Daniel O'Neel

Universities are a brewing political battleground

This is an open call for someone willing to take the other side of a poorly defined bet: In the 2020s we’ll see elected federal officials proposing changes and cuts to university funding on culturally motivated grounds.

Federal policy towards universities is at the intersection of three trends.

  1. Universities have become politicized institutions. I don’t think there’s any good faith arguments left that higher education in aggregate isn’t at least a liberal if not leftist political institution. This was a grassroots change demanded from within campuses themselves, and top-down or external pressure doesn’t have the power to reverse this politicization anymore.

  2. Political re-alignment from conservative vs. liberal to urban vs. rural or elite vs. commoners or somewhere vs. nowheres, whatever you want to call it. Universities used to be cradles of power for both parties, but if the current realignment continues, we’ll have a Republican party that can authentically position themselves as outsiders to our higher ed institutions.
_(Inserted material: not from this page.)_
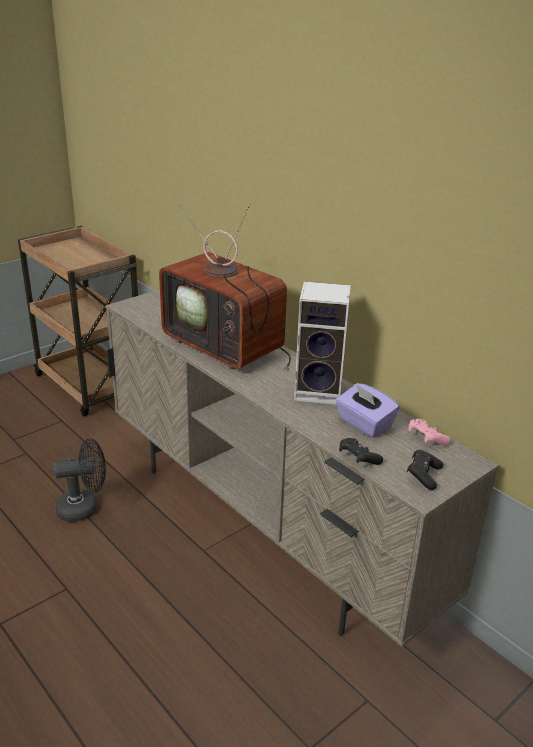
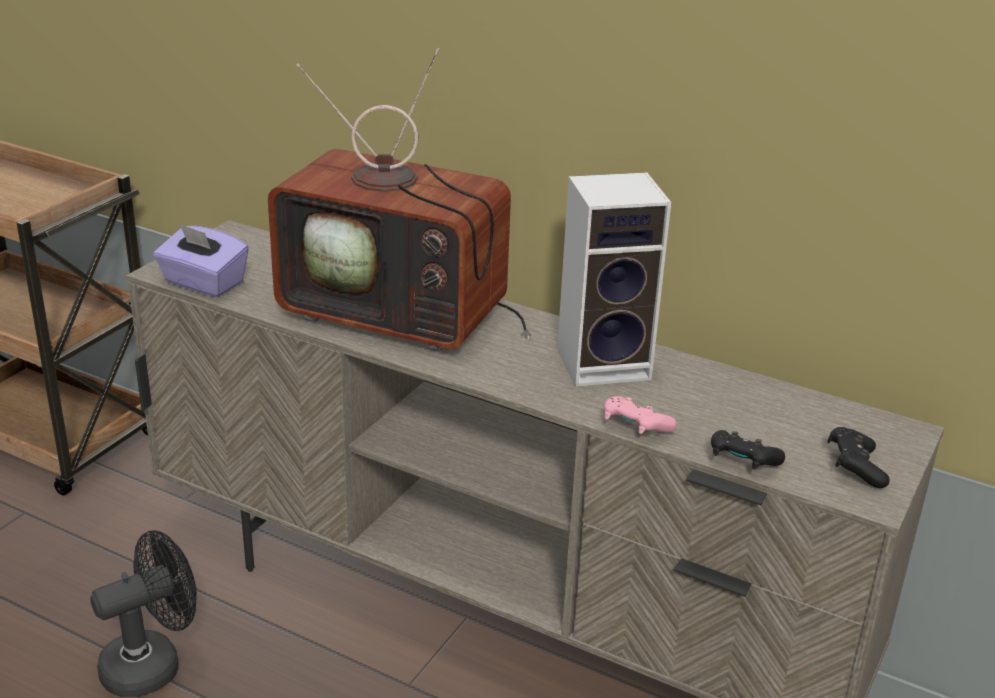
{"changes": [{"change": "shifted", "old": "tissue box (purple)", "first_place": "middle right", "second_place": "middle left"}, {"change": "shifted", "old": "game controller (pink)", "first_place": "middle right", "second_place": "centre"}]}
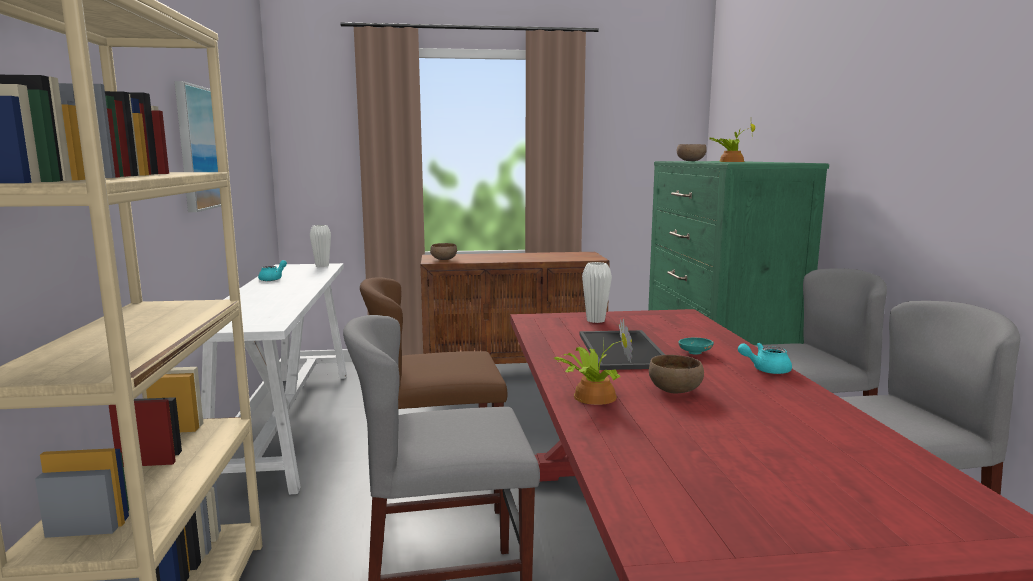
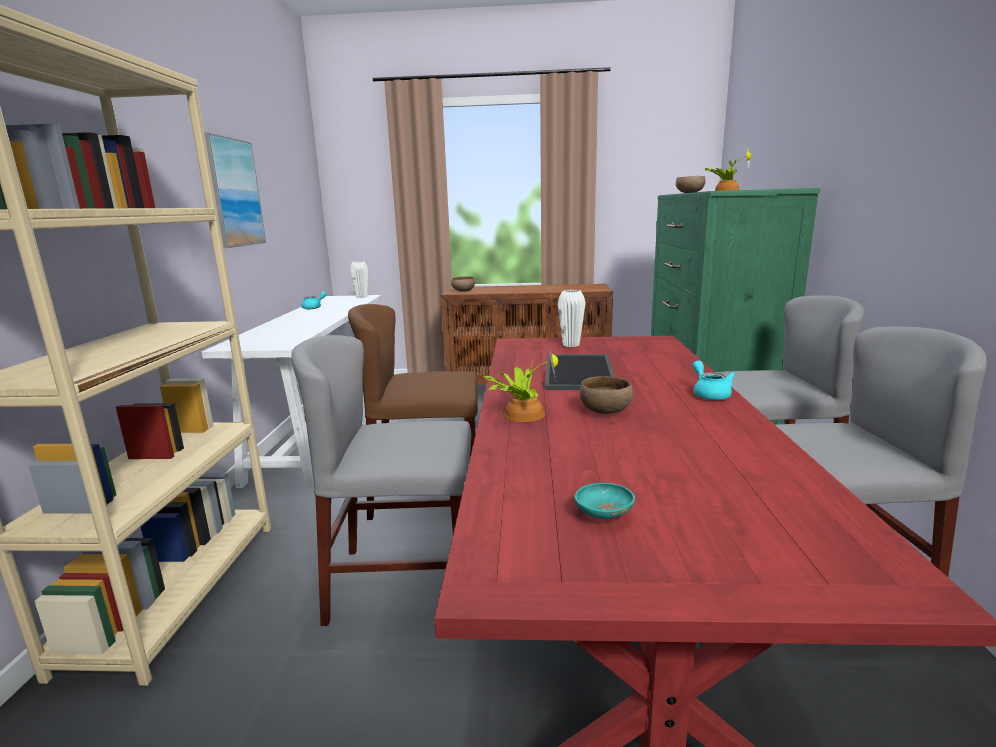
{"changes": [{"change": "shifted", "old": "bowl (turquoise)", "first_place": "middle right", "second_place": "bottom centre"}, {"change": "rotated", "old": "teapot (turquoise) (no. 2 from left)", "first_place": "middle right", "second_place": "middle right", "degrees": 75}]}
  3. Student funding and university costs are becoming politically urgent on the left. If the left opens the door to reforming higher ed support, they’ll lose the leverage of being able to keep the door shut.
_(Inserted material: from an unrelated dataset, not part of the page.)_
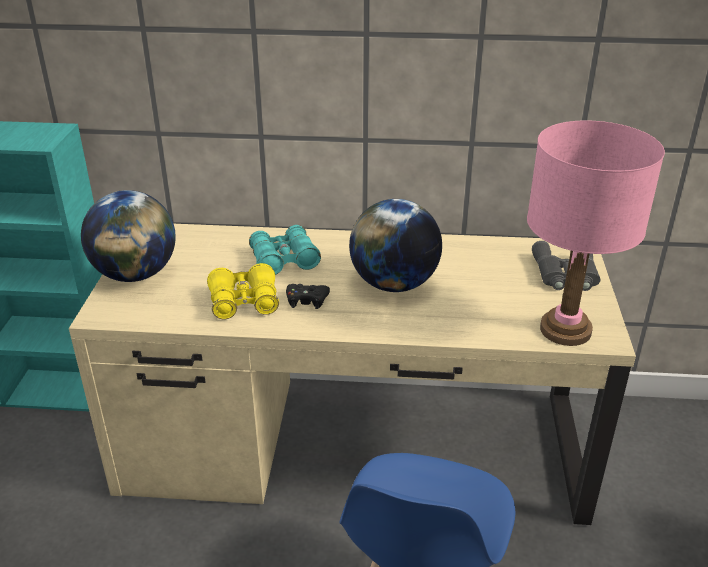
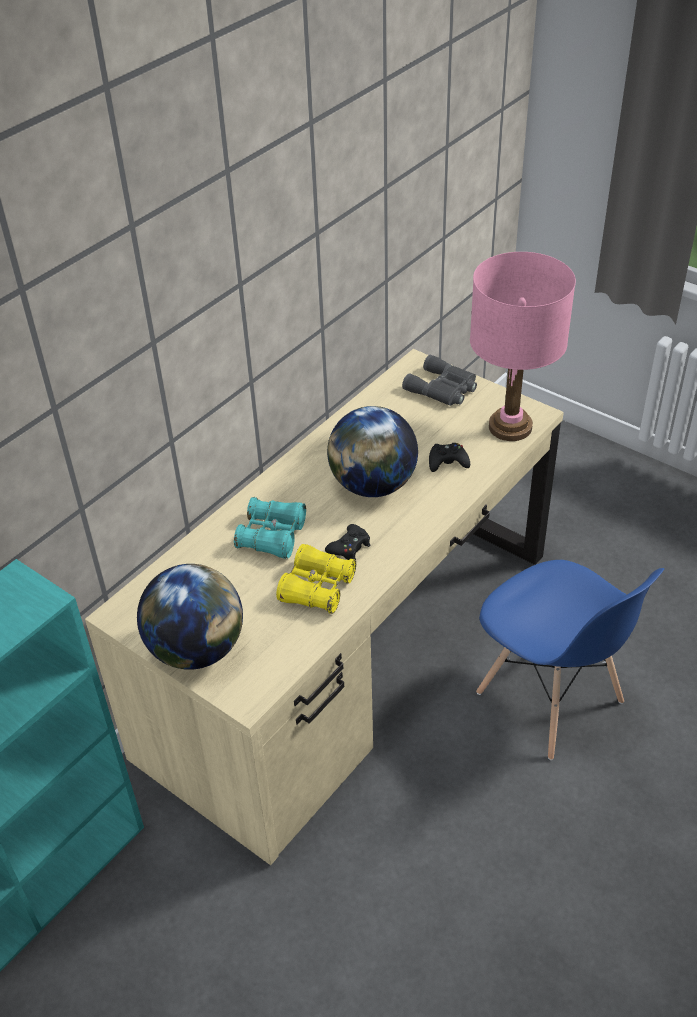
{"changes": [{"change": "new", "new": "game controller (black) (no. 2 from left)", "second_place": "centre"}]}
Universities are viewed by most conservatives as ground zero of identity politics and leftist relativism and it’s only a matter of time before politicians realize that there’s an appetite for “hitting back” and that they have a lot of tools at their disposal. It’ll be significantly less crazy than Beto standing on the debate stage and suggesting we strip churches of non-profit status- there’s no arsenal of constitutional law precedent to protect universities. There are lots of interesting levers that can be pulled.

  1. Making student loans dischargeable in bankruptcy. Legislation in the 80s and 90s targeted student loans with specific rules preventing discharge out of fear of abuse. Democrats are understandably attempting to amend this to allow bankruptcy even though that’s not a practical solution for most who already have large debt. Interestingly though, a significant unintended consequence of our existing laws is that student loans are significantly less risky because there’s almost no threat of discharge. If we put it back on the table, we’ll tilt the market and make student loans significantly more expensive. Pair this with significant federal loan reform and the business model of the university will break.

  2. Restricting federal research funds to hard sciences. STEM funding is politically unassailable, but funding that could wind up funding gender studies is not. My uninformed impression is that the funding ecosystem is so complex that this kind of change isn’t likely to come from the bureaucratic level. If it happens it’s going to require political force.

  3. Tying federal student loan aid to particular outcomes like STEM degrees. The effect would be directionally the same as #2, but control over student aid is more concentrated in the Department of Education than the sprawling field of 50 federal institutions separately funding research which makes it more amenable to political alteration.